** Extracted information follows **

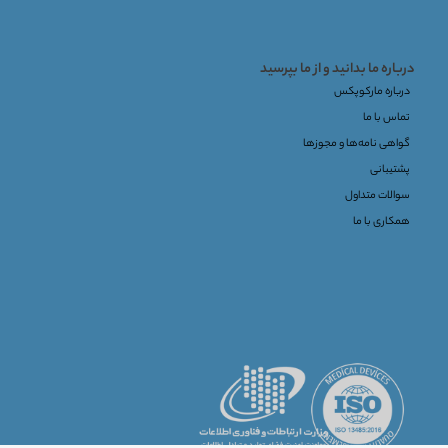
درباره ما بدانید و از ما بپرسید
درباره مارکوپکس
تماس با ما
گواهی نامه‌ها و مجوزها
پشتیبانی
سوالات متداول
همکاری با ما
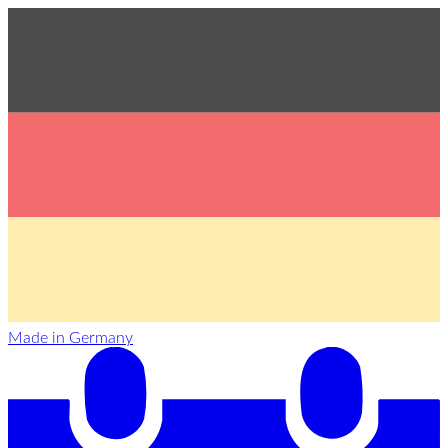
Made in Germany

** End of Extracted information **

What the task requires: Leave out the pictures, then give all the records again exactly.

Response to the task:
درباره ما بدانید و از ما بپرسید
درباره مارکوپکس
تماس با ما
گواهی نامه‌ها و مجوزها
پشتیبانی
سوالات متداول
همکاری با ما
Made in Germany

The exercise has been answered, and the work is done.